→ WRITTEN PROBLEM: Copy all the text lines of the data below word for word, leaving out the pictures.

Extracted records

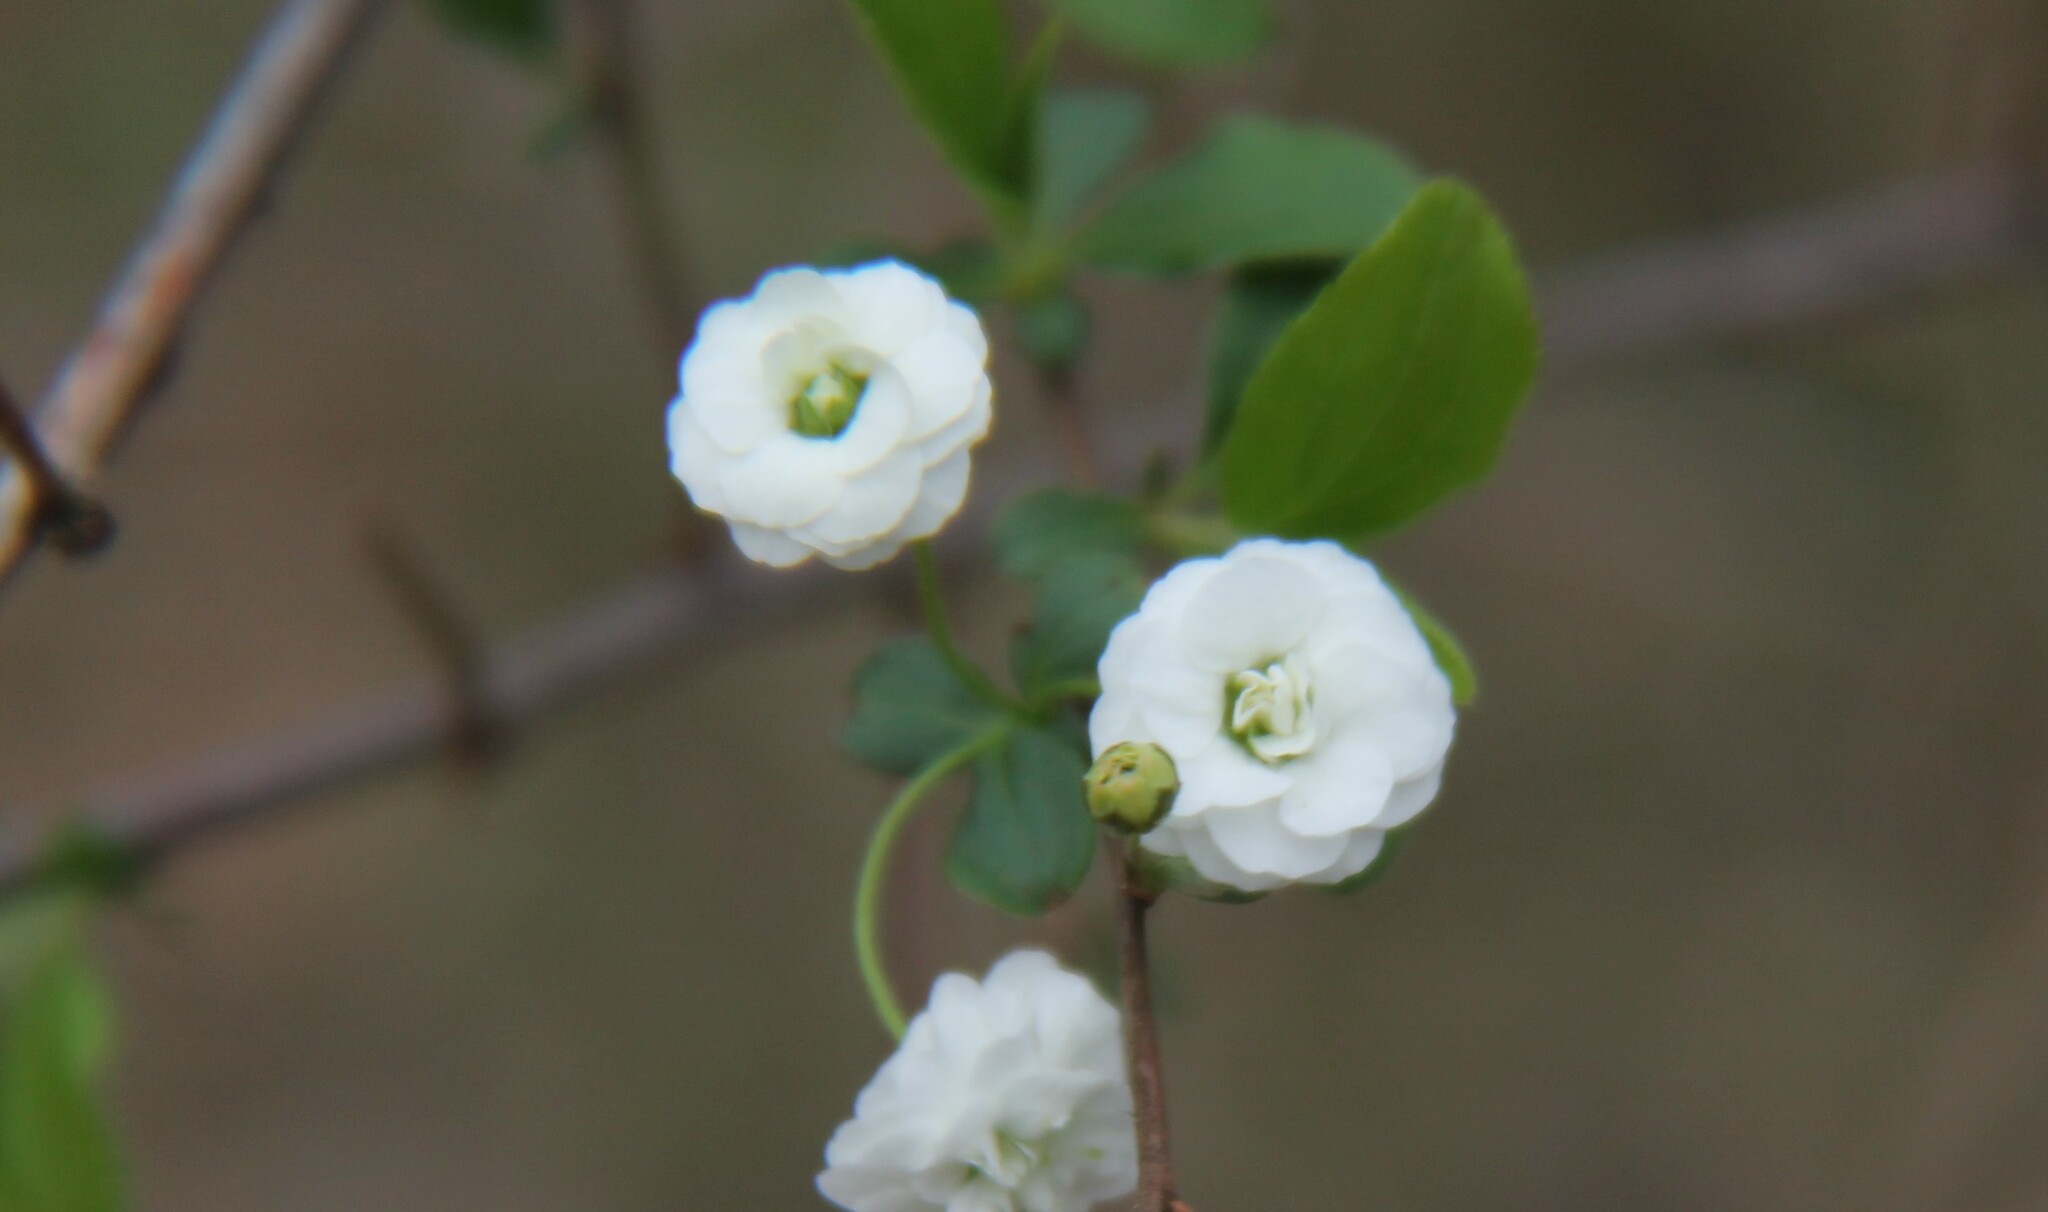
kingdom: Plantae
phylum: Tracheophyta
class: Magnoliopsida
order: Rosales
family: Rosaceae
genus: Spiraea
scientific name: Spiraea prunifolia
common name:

→ OUTPUT FOR THIS EXERCISE:
kingdom: Plantae
phylum: Tracheophyta
class: Magnoliopsida
order: Rosales
family: Rosaceae
genus: Spiraea
scientific name: Spiraea prunifolia
common name:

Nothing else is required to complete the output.